Green sea turtle (Chelonia mydas)
Key link in the marine food chain
Sea turtles fill an important ecological role in ocean ecosystems by controlling prey species and themselves providing food to larger predators such as fish, sharks and birds.
Older than dinosaurs
Green sea turtles are reptiles whose ancestors took to the sea about 150 million years ago. They are one of the few species so ancient that they watched the dinosaurs evolve and become extinct.
No place to hide
Like other sea turtles, the green turtle cannot pull its head into its shell.
The largest hard-shelled marine turtle in the world, green sea turtles can grow to 5 feet and weigh up to 500 lbs.
Unlike most sea turtles, adult green turtles are herbivorous, feeding on sea grass and algae.
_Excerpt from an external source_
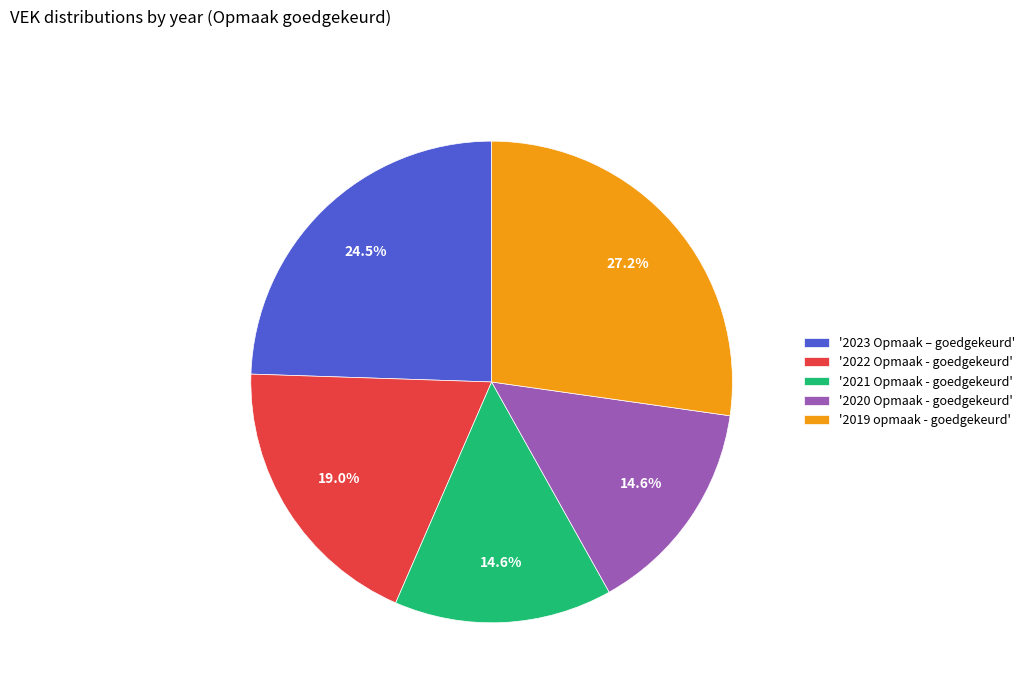

Which category has the biggest portion of the pie?

'2019 opmaak - goedgekeurd'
Juveniles, however, also eat invertebrates like crabs, jellyfish and sponges.
Grass makes them green
The green sea turtle’s carapace, or shell, is usually brown or olive. Their name comes from the greenish color of the fat beneath their skin, due to the algae and grasses they eat.
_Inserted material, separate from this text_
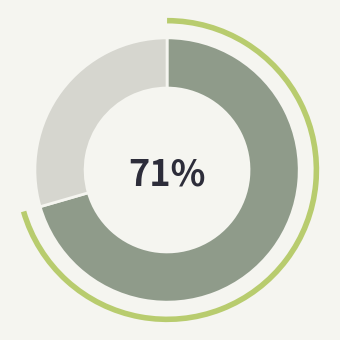

Is there a majority slice in this chart?

Yes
Occasionally seen sunbathing alongside seals and albatrosses, the green turtle is one of the few marine turtles known to leave the water other than at nesting times.
On land turtles are slow, but in the water, their powerful flippers allow them to swim gracefully at speeds up to 35 mph!
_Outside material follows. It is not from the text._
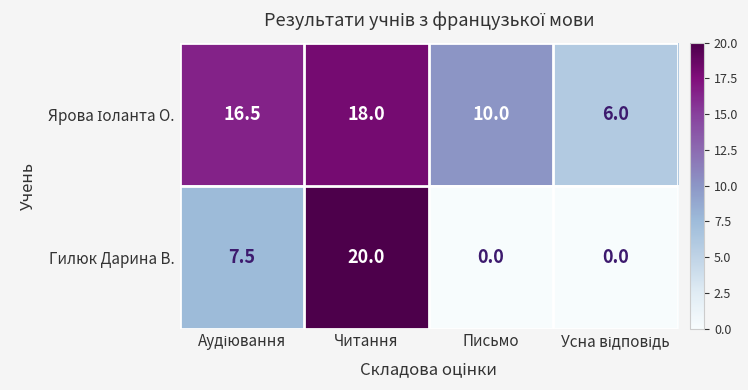

At which category is the sum across all series the highest?

Читання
When the water’s warm, it’s fine
Though marine turtles live in every ocean but the Arctic, green sea turtles live in tropical and subtropical waters and are commonly found (except when migrating) inside reefs, bays, and inlets.
Hatchlings face a dangerous journey
Female turtles dig a pit in the sand, fill it with a clutch of 100 to 200 eggs and return to the sea, leaving the eggs to hatch after about two months. Babies hatch at night to avoid predators, but many never reach the sea.
Boy or girl? How to predict
The hatchlings’ gender depends on the sand temperature. Less dense, warmer sand decreases incubation time and results in more female hatchlings.
Turtle tears don’t mean they’re sad
Green sea turtles possess a salt excretory gland at the corner of the eye – they may look like they are crying, but they’re really adjusting their body’s water balance.
WWF's Work with Sea Turtles
Six of the seven species of marine turtles are listed as Endangered or Critically Endangered. WWF’s Global Marine Turtle Program seeks to reduce the loss of turtle habitat, the negative impact of bycatch on turtles and illegal trade in turtle products such as meat and eggs. WWF works to protect nesting beaches, promotes ecotourism at sea turtle sites that involves and benefits local communities, lobbies for turtle-friendly fishing practices and supports regional and international agreements to conserve marine turtles.